*DATA TO EXAMINE*:
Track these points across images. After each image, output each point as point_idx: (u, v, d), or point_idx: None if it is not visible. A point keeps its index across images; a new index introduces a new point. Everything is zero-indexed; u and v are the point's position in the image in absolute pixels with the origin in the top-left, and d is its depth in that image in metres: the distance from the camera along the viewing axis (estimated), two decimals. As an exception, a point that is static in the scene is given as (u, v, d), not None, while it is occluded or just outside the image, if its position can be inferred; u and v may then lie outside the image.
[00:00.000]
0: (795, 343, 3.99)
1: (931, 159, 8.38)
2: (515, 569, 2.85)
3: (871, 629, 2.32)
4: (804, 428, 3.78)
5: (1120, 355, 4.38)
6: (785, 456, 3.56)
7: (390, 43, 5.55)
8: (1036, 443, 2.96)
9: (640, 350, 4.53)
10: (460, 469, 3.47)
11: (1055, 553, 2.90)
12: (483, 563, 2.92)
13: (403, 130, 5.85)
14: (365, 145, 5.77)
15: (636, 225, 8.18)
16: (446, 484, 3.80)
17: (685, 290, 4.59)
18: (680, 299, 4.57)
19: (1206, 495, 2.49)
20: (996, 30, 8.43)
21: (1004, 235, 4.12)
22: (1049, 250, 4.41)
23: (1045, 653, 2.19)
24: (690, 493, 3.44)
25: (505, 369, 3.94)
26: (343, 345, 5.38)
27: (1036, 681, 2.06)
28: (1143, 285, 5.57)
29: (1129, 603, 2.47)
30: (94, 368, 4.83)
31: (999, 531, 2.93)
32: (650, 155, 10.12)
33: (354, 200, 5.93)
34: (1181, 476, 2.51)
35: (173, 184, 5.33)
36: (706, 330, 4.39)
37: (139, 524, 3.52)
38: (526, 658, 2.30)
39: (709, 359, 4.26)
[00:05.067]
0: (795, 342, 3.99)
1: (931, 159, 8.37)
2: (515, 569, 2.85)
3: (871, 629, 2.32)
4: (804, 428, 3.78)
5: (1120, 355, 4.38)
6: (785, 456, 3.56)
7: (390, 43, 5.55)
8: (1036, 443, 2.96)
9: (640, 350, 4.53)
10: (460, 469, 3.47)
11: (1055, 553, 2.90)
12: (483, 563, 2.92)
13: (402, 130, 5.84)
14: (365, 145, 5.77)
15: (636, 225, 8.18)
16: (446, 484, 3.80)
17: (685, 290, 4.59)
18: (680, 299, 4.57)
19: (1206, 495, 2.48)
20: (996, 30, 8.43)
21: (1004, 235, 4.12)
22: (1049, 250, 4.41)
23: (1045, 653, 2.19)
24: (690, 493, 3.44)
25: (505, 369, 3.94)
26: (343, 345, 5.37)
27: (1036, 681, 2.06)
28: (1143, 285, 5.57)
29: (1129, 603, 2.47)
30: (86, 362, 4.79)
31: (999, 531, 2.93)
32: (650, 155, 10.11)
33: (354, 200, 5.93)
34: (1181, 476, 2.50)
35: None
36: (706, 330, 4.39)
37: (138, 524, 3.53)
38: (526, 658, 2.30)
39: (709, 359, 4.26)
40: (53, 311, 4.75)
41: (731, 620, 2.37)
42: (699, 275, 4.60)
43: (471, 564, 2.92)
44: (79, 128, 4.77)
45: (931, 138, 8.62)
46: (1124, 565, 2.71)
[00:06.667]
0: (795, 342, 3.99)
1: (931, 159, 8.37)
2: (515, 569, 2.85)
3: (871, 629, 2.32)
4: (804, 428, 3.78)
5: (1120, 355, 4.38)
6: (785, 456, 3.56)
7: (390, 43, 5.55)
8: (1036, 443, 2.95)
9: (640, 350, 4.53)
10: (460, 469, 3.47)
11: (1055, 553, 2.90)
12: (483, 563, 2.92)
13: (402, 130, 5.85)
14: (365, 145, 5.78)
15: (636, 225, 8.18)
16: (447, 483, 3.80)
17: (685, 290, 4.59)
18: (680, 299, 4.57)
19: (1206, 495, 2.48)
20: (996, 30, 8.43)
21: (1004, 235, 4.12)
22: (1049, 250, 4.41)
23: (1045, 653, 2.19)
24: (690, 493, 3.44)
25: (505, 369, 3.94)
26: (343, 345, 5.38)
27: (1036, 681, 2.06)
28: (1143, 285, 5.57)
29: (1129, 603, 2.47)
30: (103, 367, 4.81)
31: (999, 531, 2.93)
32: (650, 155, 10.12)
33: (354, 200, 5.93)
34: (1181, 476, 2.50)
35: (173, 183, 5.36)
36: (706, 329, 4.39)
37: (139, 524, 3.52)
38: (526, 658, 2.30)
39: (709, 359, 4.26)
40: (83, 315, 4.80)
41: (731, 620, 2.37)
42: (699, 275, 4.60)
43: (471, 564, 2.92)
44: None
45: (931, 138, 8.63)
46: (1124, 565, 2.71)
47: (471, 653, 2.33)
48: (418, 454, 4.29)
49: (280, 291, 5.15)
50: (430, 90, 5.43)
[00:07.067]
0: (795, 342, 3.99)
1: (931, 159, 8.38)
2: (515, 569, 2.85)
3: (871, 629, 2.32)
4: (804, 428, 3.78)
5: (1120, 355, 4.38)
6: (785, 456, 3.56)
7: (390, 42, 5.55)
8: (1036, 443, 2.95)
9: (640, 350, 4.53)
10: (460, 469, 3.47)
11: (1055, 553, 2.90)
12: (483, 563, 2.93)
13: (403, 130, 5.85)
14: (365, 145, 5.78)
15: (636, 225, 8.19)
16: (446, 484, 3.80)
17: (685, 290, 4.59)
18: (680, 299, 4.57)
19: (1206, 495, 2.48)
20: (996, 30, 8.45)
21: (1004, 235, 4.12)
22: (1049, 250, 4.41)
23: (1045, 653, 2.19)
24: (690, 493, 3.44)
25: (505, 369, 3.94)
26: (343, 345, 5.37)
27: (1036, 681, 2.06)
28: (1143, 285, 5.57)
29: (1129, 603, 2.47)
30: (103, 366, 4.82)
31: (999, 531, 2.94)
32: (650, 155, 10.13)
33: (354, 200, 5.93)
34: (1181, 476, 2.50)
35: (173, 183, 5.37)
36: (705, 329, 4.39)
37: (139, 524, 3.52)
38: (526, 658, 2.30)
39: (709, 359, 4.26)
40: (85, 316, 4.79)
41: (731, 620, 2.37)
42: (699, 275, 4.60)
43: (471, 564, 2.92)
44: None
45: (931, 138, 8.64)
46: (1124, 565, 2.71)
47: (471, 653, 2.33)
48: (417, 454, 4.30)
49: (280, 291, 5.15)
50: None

*EXERCISE INSTRUCTIONS*: This exercise calls for repeating every line of the data exactly.

*TASK SOLUTION*:
Track these points across images. After each image, output each point as point_idx: (u, v, d), or point_idx: None if it is not visible. A point keeps its index across images; a new index introduces a new point. Everything is zero-indexed; u and v are the point's position in the image in absolute pixels with the origin in the top-left, and d is its depth in that image in metres: the distance from the camera along the viewing axis (estimated), two decimals. As an exception, a point that is static in the scene is given as (u, v, d), not None, while it is occluded or just outside the image, if its position can be inferred; u and v may then lie outside the image.
[00:00.000]
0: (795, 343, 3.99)
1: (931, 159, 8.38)
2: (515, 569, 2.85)
3: (871, 629, 2.32)
4: (804, 428, 3.78)
5: (1120, 355, 4.38)
6: (785, 456, 3.56)
7: (390, 43, 5.55)
8: (1036, 443, 2.96)
9: (640, 350, 4.53)
10: (460, 469, 3.47)
11: (1055, 553, 2.90)
12: (483, 563, 2.92)
13: (403, 130, 5.85)
14: (365, 145, 5.77)
15: (636, 225, 8.18)
16: (446, 484, 3.80)
17: (685, 290, 4.59)
18: (680, 299, 4.57)
19: (1206, 495, 2.49)
20: (996, 30, 8.43)
21: (1004, 235, 4.12)
22: (1049, 250, 4.41)
23: (1045, 653, 2.19)
24: (690, 493, 3.44)
25: (505, 369, 3.94)
26: (343, 345, 5.38)
27: (1036, 681, 2.06)
28: (1143, 285, 5.57)
29: (1129, 603, 2.47)
30: (94, 368, 4.83)
31: (999, 531, 2.93)
32: (650, 155, 10.12)
33: (354, 200, 5.93)
34: (1181, 476, 2.51)
35: (173, 184, 5.33)
36: (706, 330, 4.39)
37: (139, 524, 3.52)
38: (526, 658, 2.30)
39: (709, 359, 4.26)
[00:05.067]
0: (795, 342, 3.99)
1: (931, 159, 8.37)
2: (515, 569, 2.85)
3: (871, 629, 2.32)
4: (804, 428, 3.78)
5: (1120, 355, 4.38)
6: (785, 456, 3.56)
7: (390, 43, 5.55)
8: (1036, 443, 2.96)
9: (640, 350, 4.53)
10: (460, 469, 3.47)
11: (1055, 553, 2.90)
12: (483, 563, 2.92)
13: (402, 130, 5.84)
14: (365, 145, 5.77)
15: (636, 225, 8.18)
16: (446, 484, 3.80)
17: (685, 290, 4.59)
18: (680, 299, 4.57)
19: (1206, 495, 2.48)
20: (996, 30, 8.43)
21: (1004, 235, 4.12)
22: (1049, 250, 4.41)
23: (1045, 653, 2.19)
24: (690, 493, 3.44)
25: (505, 369, 3.94)
26: (343, 345, 5.37)
27: (1036, 681, 2.06)
28: (1143, 285, 5.57)
29: (1129, 603, 2.47)
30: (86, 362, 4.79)
31: (999, 531, 2.93)
32: (650, 155, 10.11)
33: (354, 200, 5.93)
34: (1181, 476, 2.50)
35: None
36: (706, 330, 4.39)
37: (138, 524, 3.53)
38: (526, 658, 2.30)
39: (709, 359, 4.26)
40: (53, 311, 4.75)
41: (731, 620, 2.37)
42: (699, 275, 4.60)
43: (471, 564, 2.92)
44: (79, 128, 4.77)
45: (931, 138, 8.62)
46: (1124, 565, 2.71)
[00:06.667]
0: (795, 342, 3.99)
1: (931, 159, 8.37)
2: (515, 569, 2.85)
3: (871, 629, 2.32)
4: (804, 428, 3.78)
5: (1120, 355, 4.38)
6: (785, 456, 3.56)
7: (390, 43, 5.55)
8: (1036, 443, 2.95)
9: (640, 350, 4.53)
10: (460, 469, 3.47)
11: (1055, 553, 2.90)
12: (483, 563, 2.92)
13: (402, 130, 5.85)
14: (365, 145, 5.78)
15: (636, 225, 8.18)
16: (447, 483, 3.80)
17: (685, 290, 4.59)
18: (680, 299, 4.57)
19: (1206, 495, 2.48)
20: (996, 30, 8.43)
21: (1004, 235, 4.12)
22: (1049, 250, 4.41)
23: (1045, 653, 2.19)
24: (690, 493, 3.44)
25: (505, 369, 3.94)
26: (343, 345, 5.38)
27: (1036, 681, 2.06)
28: (1143, 285, 5.57)
29: (1129, 603, 2.47)
30: (103, 367, 4.81)
31: (999, 531, 2.93)
32: (650, 155, 10.12)
33: (354, 200, 5.93)
34: (1181, 476, 2.50)
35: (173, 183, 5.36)
36: (706, 329, 4.39)
37: (139, 524, 3.52)
38: (526, 658, 2.30)
39: (709, 359, 4.26)
40: (83, 315, 4.80)
41: (731, 620, 2.37)
42: (699, 275, 4.60)
43: (471, 564, 2.92)
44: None
45: (931, 138, 8.63)
46: (1124, 565, 2.71)
47: (471, 653, 2.33)
48: (418, 454, 4.29)
49: (280, 291, 5.15)
50: (430, 90, 5.43)
[00:07.067]
0: (795, 342, 3.99)
1: (931, 159, 8.38)
2: (515, 569, 2.85)
3: (871, 629, 2.32)
4: (804, 428, 3.78)
5: (1120, 355, 4.38)
6: (785, 456, 3.56)
7: (390, 42, 5.55)
8: (1036, 443, 2.95)
9: (640, 350, 4.53)
10: (460, 469, 3.47)
11: (1055, 553, 2.90)
12: (483, 563, 2.93)
13: (403, 130, 5.85)
14: (365, 145, 5.78)
15: (636, 225, 8.19)
16: (446, 484, 3.80)
17: (685, 290, 4.59)
18: (680, 299, 4.57)
19: (1206, 495, 2.48)
20: (996, 30, 8.45)
21: (1004, 235, 4.12)
22: (1049, 250, 4.41)
23: (1045, 653, 2.19)
24: (690, 493, 3.44)
25: (505, 369, 3.94)
26: (343, 345, 5.37)
27: (1036, 681, 2.06)
28: (1143, 285, 5.57)
29: (1129, 603, 2.47)
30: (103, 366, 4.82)
31: (999, 531, 2.94)
32: (650, 155, 10.13)
33: (354, 200, 5.93)
34: (1181, 476, 2.50)
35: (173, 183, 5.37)
36: (705, 329, 4.39)
37: (139, 524, 3.52)
38: (526, 658, 2.30)
39: (709, 359, 4.26)
40: (85, 316, 4.79)
41: (731, 620, 2.37)
42: (699, 275, 4.60)
43: (471, 564, 2.92)
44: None
45: (931, 138, 8.64)
46: (1124, 565, 2.71)
47: (471, 653, 2.33)
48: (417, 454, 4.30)
49: (280, 291, 5.15)
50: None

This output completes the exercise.